PAGE:
■ ■ ■

Once a TDM has been obtained, now I take this opportunity to perform some supervised learning on this matrix. In this case, Support Vector Machines, Random Forest, and Maximum Entropy.

According to Automated Data Collection with R: A Practical Guide to Web Scraping and Text Mining:

Support Vector Machines: “This employs a spatial representation of the data. The term occurrences which we stored in the TDM represent the spatial locations of our documents in high-dimensional spaces. Recall that we supplied the group memberships, that is, classification types, of the documents in the training data. Using the SVMs, we try to fit vectors between the document features that best separate the documents into the various groups. After the estimation, we can classify new documents by checking on which sides of the vectors the features of unlabeled documents come to life and estimate the categorical membership.”
Random Forest: “This classifier creates multiple decision trees and takes the most frequntly predicted membership category of many decision trees as the classification that is most likely to be accurate. A decision tree models the group membership of the object we care to classify based on various observed features (here, spam vs. ham). In a classification of a new document, we move down the tree and consider whether the trained features are present or absent to be able to predict the categorical membership of the document.”
Maximum Entropy: “This logit model predicts the probability of belonging to one of two categories”

■ ■ ■

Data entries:
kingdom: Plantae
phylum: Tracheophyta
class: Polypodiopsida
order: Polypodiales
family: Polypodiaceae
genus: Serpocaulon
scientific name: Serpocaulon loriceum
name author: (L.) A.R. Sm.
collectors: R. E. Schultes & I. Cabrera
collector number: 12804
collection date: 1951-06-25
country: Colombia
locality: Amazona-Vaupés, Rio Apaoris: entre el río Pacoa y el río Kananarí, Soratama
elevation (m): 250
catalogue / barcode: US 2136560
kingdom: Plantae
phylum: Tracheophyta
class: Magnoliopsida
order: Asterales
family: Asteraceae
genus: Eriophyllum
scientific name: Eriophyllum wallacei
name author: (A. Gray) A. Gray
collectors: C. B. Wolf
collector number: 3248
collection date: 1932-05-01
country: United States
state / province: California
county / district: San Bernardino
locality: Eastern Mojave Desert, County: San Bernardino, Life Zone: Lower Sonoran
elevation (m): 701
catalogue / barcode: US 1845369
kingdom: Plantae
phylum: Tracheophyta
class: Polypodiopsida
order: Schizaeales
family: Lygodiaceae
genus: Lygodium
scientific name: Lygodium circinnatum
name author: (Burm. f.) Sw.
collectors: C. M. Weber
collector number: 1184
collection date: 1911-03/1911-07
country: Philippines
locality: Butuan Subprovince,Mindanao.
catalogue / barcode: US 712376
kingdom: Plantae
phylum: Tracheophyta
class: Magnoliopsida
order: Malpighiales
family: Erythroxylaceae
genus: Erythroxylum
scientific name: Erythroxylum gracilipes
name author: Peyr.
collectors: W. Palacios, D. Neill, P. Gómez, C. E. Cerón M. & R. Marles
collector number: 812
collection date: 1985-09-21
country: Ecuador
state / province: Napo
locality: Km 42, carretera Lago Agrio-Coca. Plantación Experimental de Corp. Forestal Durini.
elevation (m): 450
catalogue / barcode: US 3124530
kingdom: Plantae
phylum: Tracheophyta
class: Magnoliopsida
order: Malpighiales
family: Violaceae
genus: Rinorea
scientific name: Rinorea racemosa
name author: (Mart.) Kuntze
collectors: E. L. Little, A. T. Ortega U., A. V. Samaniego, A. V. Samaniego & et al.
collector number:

■ ■ ■

TASK A: Retype the rows word for word, everything from the line containing "locality: Km 42, carretera" down to the last of the rows, including both of those lines.
TASK B: Write what comes next in the text on supervised learning classifiers, continuing from where it stops.

EXPECTED OUTPUT A:
locality: Km 42, carretera Lago Agrio-Coca. Plantación Experimental de Corp. Forestal Durini.
elevation (m): 450
catalogue / barcode: US 3124530
kingdom: Plantae
phylum: Tracheophyta
class: Magnoliopsida
order: Malpighiales
family: Violaceae
genus: Rinorea
scientific name: Rinorea racemosa
name author: (Mart.) Kuntze
collectors: E. L. Little, A. T. Ortega U., A. V. Samaniego, A. V. Samaniego & et al.
collector number:

EXPECTED OUTPUT B:
We will need to load up the RTextTools package to perform these analyses.

library(RTextTools)

## Warning: package 'SparseM' was built under R version 3.3.2

In order for RTextTools to work appropriately, we need to prepare the dataa. However, the information written in the textbook is now outdated and the new information is listed in this webpage. http://www.r-datacollection.com/errata/errata.pdf

# Assemble a vector of labels from the DTM that we had collected
# The labels are stored in the meta tags
meta_type <- as.vector(unlist(meta(corpus.tmp, type = "local", tag = "classification")))
meta_data <- data.frame(
  type = unlist(meta_type)
)

# Showing the first 10 items in the meta_type vector
head(meta_type, 10)

##  [1] "spam" "spam" "spam" "ham"  "spam" "ham"  "spam" "ham"  "ham"  "ham"

table(meta_data)

## meta_data
##  ham spam 
## 2551 1397

Now it’s time to create a container using the create_container() function. We will use the first 3000 e-mails as training data while we want the documents from 3001 to 3948.

N <- length(meta_type)
container <- create_container(tdm,
                              labels = meta_type,
                              trainSize = 1:3000,
                              testSize = 3001:N,
                              virgin = FALSE)

slotNames(container)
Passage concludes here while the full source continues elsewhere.